### [Exercise requirements]
Answer these questions about the interview with Manfred Hild:
(a) At which university did he complete his doctorate?
(b) Since what year has he been Professor for Digital Systems at the Beuth University of Applied Sciences Berlin?
(c) Which issue of PLASMA magazine carries the full article, and when is it released?

Berlin’s contribution to robotics
Interview with Prof. Dr. Manfred Hild
Beuth University of Applied Sciences Berlin
Neural networks are a template required for sensory perception and thought. But what template do we have to study the template of how our minds work? Prof. Manfred Hild says that robots are the answer. Come with us as we enter and explore the world of neurorobotics in our quest to answer the existential questions to our human nature.
Manfred Hild studied mathematics and psychology at the of Konstanz and completed his doctorate at the Humboldt University in Berlin. Since 2014 he is Professor for Digital Systems at the Beuth University of Applied Sciences Berlin. His research interests include the dynamics of recurrent neural networks and humanoid robotics, with a particular focus on sensorimotor and audio-visual perception, unsupervised learning methods for self-exploration, and distributed networked systems. As head of the Neurorobotics Laboratory, his practical work includes biomechanical design as well as both electronic circuit and firmware development. Other areas of interest include computer music and digital signal processing.
INTERVIEW Teaser, full article in PLASMA magazine 5, release in May 2019
PLASMA: What is so special about Humanoid Robotics?
Prof. Dr. Manfred Hild: My personal research interest and that of my working group is very holistic. More like Leonardo da Vinci and not entirely focused on one topic. We approach robotics in a multi-disciplinary fashion both in the degree program and in the lab. There is electronics, mechanics, form and design, psychology, human & machine interaction, medicine, neuroscience, and physiology. In order to understand these robots, it is necessary to master all these disciplines. At our research lab, we focus on reflecting upon the nature of the human being and the self. Robotics is a suitable platform as a research tool, or subject, to learn something about oneself. How does intelligence work? What is intelligence anyway? What are the basics needed for this? Why can it arise in the brain? Does it have to be a biological cell? Or can it be something artificially created?

Stored records
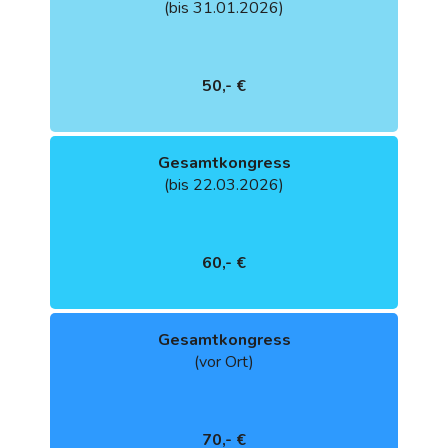
(bis 31.01.2026)
50,- €
Gesamtkongress
(bis 22.03.2026)
60,- €
Gesamtkongress
(vor Ort)
70,- €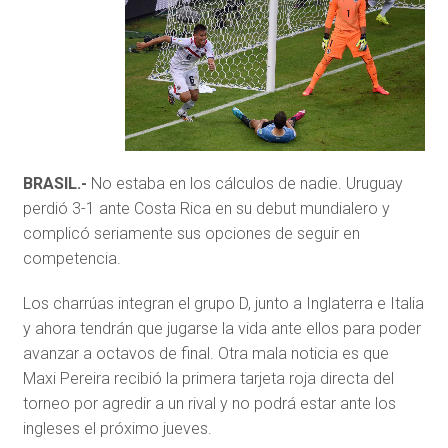
BRASIL.-
No estaba en los cálculos de nadie. Uruguay
perdió 3-1 ante Costa Rica en su debut mundialero y
complicó seriamente sus opciones de seguir en
competencia.
Los charrúas integran el grupo D, junto a Inglaterra e Italia
y ahora tendrán que jugarse la vida ante ellos para poder
avanzar a octavos de final. Otra mala noticia es que
Maxi Pereira recibió la primera tarjeta roja directa del
torneo por agredir a un rival y no podrá estar ante los
ingleses el próximo jueves.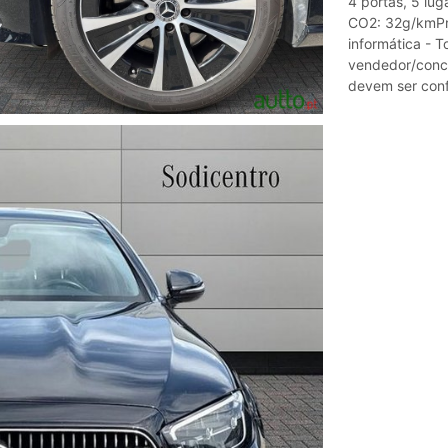
4 portas, 5 lu
CO2: 32g/kmPri
informática - T
vendedor/conce
devem ser con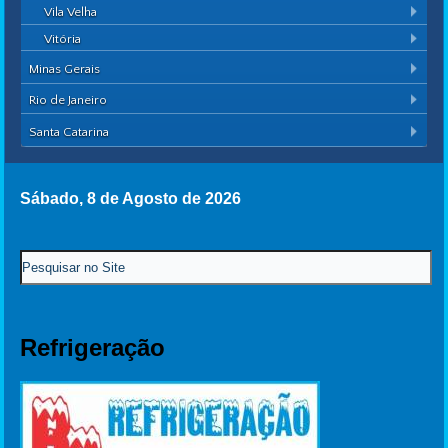
Vila Velha
Vitória
Minas Gerais
Rio de Janeiro
Santa Catarina
Sábado, 8 de Agosto de 2026
Refrigeração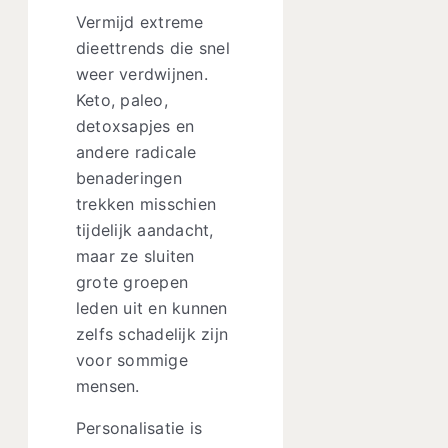
Vermijd extreme
dieettrends die snel
weer verdwijnen.
Keto, paleo,
detoxsapjes en
andere radicale
benaderingen
trekken misschien
tijdelijk aandacht,
maar ze sluiten
grote groepen
leden uit en kunnen
zelfs schadelijk zijn
voor sommige
mensen.
Personalisatie is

### [Written response]
(a) The Humboldt University in Berlin
(b) 2014
(c) PLASMA magazine 5, released in May 2019